Monday, April 13, 2020

Q&A with Ida O. Abbott

Ida O. Abbott is the author of the new book Retirement by Design: A Guided Workbook for Creating a Happy and Purposeful Future. A lawyer and legal consultant, she has focused on mentoring. Her other books include The Lawyer's Guide to Mentoring and Sponsoring Women. She lives in Oakland, California.

Q: Why did you decide to write this handbook about retirement? 

A: My consulting practice focuses on professional talent management.

A few years ago, several of my clients (and friends) in their 50s and 60s, who were enjoying successful careers, started asking me questions about their next moves if or when they retired, e.g., What will I do every day? Who will I be if I’m no longer a ___? I’ve always worked, I can’t stop now - can I? I’ve only had this career; what else could I possibly do?

They had ample sources of financial advice regarding retirement planning, but wanted guidance about what retirement might actually look like for them. I started researching the issues and conducting interviews so I could advise them competently, and soon realized how complicated retirement transitions can be.

The more I learned, the more I saw the need for a resource that would help people prepare for, transition into, and deal with retirement in a way that was both practical and creative. So that’s what I set out to write.

Q: You write, "Forget the traditional notion of retirement." What would you say are some of the most common perceptions and misconceptions about retirement? 

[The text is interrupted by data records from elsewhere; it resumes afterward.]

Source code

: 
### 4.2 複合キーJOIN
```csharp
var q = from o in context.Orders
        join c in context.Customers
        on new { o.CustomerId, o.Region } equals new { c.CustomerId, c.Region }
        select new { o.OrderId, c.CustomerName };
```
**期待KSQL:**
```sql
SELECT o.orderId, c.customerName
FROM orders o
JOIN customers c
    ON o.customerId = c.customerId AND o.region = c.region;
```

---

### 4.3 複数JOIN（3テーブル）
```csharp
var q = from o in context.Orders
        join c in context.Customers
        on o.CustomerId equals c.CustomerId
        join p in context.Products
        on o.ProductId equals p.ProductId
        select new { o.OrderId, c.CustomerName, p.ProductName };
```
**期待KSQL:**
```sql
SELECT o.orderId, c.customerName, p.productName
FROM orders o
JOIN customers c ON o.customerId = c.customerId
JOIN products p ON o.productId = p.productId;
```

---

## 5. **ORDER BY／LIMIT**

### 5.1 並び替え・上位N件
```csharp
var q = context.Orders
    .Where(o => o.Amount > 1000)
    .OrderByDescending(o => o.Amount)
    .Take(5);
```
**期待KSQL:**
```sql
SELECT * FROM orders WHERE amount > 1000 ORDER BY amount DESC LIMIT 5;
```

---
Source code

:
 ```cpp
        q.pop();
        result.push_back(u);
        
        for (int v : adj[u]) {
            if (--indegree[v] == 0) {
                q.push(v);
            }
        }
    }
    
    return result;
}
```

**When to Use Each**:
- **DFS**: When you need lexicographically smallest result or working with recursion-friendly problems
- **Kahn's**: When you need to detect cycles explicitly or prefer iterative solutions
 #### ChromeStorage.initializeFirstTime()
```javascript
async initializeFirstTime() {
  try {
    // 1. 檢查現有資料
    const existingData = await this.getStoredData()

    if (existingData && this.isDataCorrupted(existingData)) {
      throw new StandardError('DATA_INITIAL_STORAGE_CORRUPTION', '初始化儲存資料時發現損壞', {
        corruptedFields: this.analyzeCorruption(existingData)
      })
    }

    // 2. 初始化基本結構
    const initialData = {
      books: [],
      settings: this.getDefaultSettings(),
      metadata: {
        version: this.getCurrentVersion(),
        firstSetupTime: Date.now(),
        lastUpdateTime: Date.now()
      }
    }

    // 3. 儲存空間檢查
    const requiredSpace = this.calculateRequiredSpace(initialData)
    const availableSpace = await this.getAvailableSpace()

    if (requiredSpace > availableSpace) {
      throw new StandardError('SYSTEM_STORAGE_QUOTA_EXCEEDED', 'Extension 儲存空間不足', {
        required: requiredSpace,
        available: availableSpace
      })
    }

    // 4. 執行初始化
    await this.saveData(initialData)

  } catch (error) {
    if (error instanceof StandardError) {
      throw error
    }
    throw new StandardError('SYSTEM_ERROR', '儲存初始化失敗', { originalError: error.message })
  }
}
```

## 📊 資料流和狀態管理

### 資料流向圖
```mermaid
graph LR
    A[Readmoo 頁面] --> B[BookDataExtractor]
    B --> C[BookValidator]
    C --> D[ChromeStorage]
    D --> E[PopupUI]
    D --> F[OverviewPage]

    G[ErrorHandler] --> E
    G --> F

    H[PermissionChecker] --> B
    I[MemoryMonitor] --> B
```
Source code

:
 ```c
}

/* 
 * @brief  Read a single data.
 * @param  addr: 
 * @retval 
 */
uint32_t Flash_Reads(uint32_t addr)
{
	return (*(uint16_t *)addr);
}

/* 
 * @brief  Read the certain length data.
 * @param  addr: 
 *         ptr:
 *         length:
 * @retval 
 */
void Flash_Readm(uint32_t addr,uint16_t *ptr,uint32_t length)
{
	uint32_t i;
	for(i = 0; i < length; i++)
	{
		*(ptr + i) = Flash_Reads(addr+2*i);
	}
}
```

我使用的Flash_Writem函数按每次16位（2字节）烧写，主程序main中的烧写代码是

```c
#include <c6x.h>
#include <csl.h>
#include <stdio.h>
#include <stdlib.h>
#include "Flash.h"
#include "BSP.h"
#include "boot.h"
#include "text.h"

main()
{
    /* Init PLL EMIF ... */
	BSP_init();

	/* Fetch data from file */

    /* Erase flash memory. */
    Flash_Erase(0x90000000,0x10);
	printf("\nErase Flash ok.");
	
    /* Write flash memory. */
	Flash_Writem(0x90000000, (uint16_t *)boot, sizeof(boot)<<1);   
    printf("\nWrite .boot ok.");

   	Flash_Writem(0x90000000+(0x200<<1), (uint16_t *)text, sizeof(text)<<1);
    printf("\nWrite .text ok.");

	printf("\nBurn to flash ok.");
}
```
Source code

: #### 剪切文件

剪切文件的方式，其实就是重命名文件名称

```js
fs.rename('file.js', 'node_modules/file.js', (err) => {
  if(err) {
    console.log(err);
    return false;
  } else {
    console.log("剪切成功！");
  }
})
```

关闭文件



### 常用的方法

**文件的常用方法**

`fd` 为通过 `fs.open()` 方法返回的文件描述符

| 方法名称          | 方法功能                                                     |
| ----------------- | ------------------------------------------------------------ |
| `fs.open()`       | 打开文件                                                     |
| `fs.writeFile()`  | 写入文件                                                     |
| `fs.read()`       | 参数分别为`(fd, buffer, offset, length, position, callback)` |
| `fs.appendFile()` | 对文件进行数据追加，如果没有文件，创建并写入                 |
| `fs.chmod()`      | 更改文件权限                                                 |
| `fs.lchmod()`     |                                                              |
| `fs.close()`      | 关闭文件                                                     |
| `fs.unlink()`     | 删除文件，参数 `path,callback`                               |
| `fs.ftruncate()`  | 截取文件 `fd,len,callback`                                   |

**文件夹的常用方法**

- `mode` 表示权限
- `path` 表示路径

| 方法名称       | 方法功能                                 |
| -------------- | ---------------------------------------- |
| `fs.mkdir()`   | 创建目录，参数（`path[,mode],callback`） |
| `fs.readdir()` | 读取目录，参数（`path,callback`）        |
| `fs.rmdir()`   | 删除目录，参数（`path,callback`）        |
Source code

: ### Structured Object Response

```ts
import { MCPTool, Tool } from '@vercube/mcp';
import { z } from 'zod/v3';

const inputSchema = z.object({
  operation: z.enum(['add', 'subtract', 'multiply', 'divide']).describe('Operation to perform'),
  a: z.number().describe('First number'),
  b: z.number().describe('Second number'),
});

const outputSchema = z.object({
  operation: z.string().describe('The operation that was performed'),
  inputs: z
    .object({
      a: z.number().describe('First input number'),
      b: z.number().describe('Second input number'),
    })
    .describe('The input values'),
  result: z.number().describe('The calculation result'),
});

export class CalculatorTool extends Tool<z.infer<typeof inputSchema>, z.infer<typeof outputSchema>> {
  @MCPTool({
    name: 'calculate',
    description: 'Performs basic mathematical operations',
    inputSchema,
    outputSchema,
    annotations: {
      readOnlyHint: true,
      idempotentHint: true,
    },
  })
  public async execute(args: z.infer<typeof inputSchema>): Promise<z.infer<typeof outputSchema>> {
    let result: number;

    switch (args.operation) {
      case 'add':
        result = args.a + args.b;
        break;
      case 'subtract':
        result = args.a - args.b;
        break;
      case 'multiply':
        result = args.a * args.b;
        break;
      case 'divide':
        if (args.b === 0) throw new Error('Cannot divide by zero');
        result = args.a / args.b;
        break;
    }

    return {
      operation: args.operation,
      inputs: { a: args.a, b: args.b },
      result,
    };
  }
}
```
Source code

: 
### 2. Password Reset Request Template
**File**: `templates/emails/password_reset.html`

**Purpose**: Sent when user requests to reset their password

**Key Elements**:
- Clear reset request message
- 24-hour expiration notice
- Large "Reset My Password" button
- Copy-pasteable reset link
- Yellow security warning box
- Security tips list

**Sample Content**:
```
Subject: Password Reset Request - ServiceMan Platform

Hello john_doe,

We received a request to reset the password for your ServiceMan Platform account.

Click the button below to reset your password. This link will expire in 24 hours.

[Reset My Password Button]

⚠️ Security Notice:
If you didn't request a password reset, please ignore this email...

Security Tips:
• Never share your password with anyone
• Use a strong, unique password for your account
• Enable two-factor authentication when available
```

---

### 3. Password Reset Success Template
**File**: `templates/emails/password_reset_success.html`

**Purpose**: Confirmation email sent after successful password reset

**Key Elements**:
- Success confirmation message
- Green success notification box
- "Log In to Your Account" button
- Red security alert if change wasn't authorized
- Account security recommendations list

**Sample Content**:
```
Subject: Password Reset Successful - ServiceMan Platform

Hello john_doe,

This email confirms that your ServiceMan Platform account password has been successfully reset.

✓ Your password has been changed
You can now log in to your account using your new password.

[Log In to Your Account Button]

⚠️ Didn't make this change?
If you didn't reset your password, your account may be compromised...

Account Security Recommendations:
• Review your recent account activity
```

The biggest misconception is that retirement means withdrawal, cessation of work, the “end." Because it is usually age-related, it makes us think about frailty and mortality. People are afraid to retire because it conjures up these negative images and feelings.

Yet people are living long, healthy, and productive lives into their 90s and even 100s.

I much prefer the Spanish term for retirement, “jubilación,” which suggests joy, liberation, freedom to do what you want. When you look forward to doing something you enjoy, want to try or are excited about, you tend to have a more positive view of retirement.

I hope my book persuades people that retirement is a new stage of life filled with countless opportunities and possibilities, and then helps them design the kind of life they look forward to. 

Q: You suggest that people planning for retirement have a Personal Advisory Team. Can you say more about that team, and who might be included? 

A: Your team consists of people you can all upon for emotional support, guidance, information, encouragement, ideas, advice - whatever comes up as you move into this new stage of life. 

Retirement involves a very difficult adjustment. Even if you are prepared and have a plan, it can be tough emotionally. It’s important to have some support from others along the way.

If you have a spouse or partner, you will need their support more than anyone else’s. They should be involved early on, including discussions about how retirement will change things for you both.

Other team members could include children and other relatives; one or two close friends; people who have already retired who can share their experiences and offer advice; a mentor or coach; a therapist, health professional, personal trainer, financial planner, almost anyone who can help you in some way. 

Q: What do you hope readers take away from your book?  

A: An eagerness to design and live the retirement they want, and confidence to know they can do it. 

Q: What are you working on now?  

A: I’m working with individuals as a retirement coach, and with some firms on how to design retirement processes that balance business needs and individual concerns.

I’m planning some presentations for upcoming conferences on these subjects, and thinking about producing some virtual programs, either short presentations or group coaching sessions. 

Q: Anything else we should know?  

A: Retirement by Design is a workbook. It offers guidance and suggestions, but it's primarily intended for people to work through its questions and exercises, find their own answers, and design a personalized plan for themselves.

You can also use it with other people - with your spouse, with another person or a small group of people (e.g., working individually through a chapter at a time, then discussing it together), or with a coach. Plus, if you’re stuck at home for a while, this is a good time to work on your retirement!